October 1998

Type: GGNRA Historical Park.
Entrance Location: Across the street from Sutro Bath ruins along Point Lobos Av or from street parking along 48th Ave off Point Lobos Av. Alternate steeply climbing trail access from Balboa near Great Highway. Most recommended access from Merrie Way parking lot off Point Lobos Ave.
Facilities: None.
Fee-Hours: No fee. No curfew noted.
Dogs: Fair to Good. Moderate open spaces.

What is today Sutro Heights Park was once the palatial personal gardens of Adolph Sutro who made the Cliff House his home. The original Sutro Gardens required an army of 80 gardeners to maintain and was a utopia of garden beds in the shape of all things the imagination could devise. Remaining is the castle-like turret lookout, some interesting trees, large lawn areas, and a few statues. Today the park is notable mostly for one thing. It gives, from the turret area, the best elevated view over ocean beach to be had anywhere short of a plane. This view includes the western Richmond District and Golden Gate Park from about 300.' The scene is spectacular and is probably the one thing as spectacular today as it was in Sutros' time. This amazing view down the line of Ocean Beach is selected as the third most aesthetically exciting view of the city from any park, and the second nicest coastal viewpoint.

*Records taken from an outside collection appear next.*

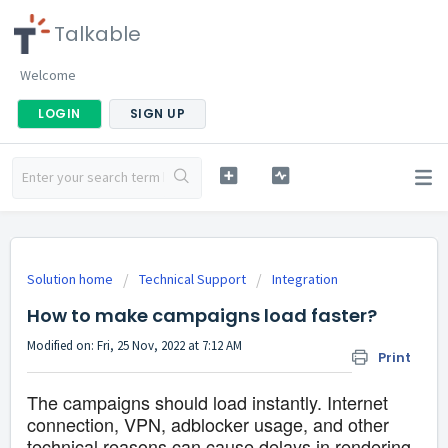
Talkable
Welcome
LOGIN
SIGN UP
Solution home
Technical Support
Integration
How to make campaigns load faster?
Modified on: Fri, 25 Nov, 2022 at 7:12 AM
Print
The campaigns should load instantly. Internet
connection, VPN, adblocker usage, and other
technical reasons can cause delays in rendering.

Much of the park has been 'reduced' to park lawns, far easier to maintain than Sutros' original vision which incidentally was in contradiction to the natural demeanor of this harsh location. The cliffside which rises over Great Highway becoming Point Lobos Ave has been cemented into place with a facade meant to mimic natural rock but which appears in fact more like a gigantic version of cardboard egg cartons. There is a brief and steep area of coastal strand on the south side which can be accessed via a stair trail that rises from Balboa. There is also a brief 'natural' area on the north side, overgrown and jungular. The central park area is dominated by a large lawn and a number of semi-exotic trees have survived to become large here. There are 'hints' of the original feeling. The park service has made a point of maintaining the original turret platform which once bore romanesque statues and some work has been done to restore the masonry. This romanesque feel was similar in its decadent style to that of Hearst Castle. Adolph Sutro was a self-made millionaire in the late 1800s who owned just about anything he wanted in and around San Francisco. He is known more for his ambitious architectural projects than for his sensitivity to the environment, and so his contribution to the city remains in historically sensational landmarks. But it also exists in another important way. Much of what he owned around the city has today become parkland, and if not for him may have been developed early on as something else. By the time his legacy was history there was essentially nothing new left to acquire. His influence played a large part in defining the way things are today in San Francisco.

Best Features: Best view over ocean beach to be had anywhere. Excellent elevated vantage in general. Of historical interest.

Worst Features: Can be very cold and windy with little protection. Little explorability.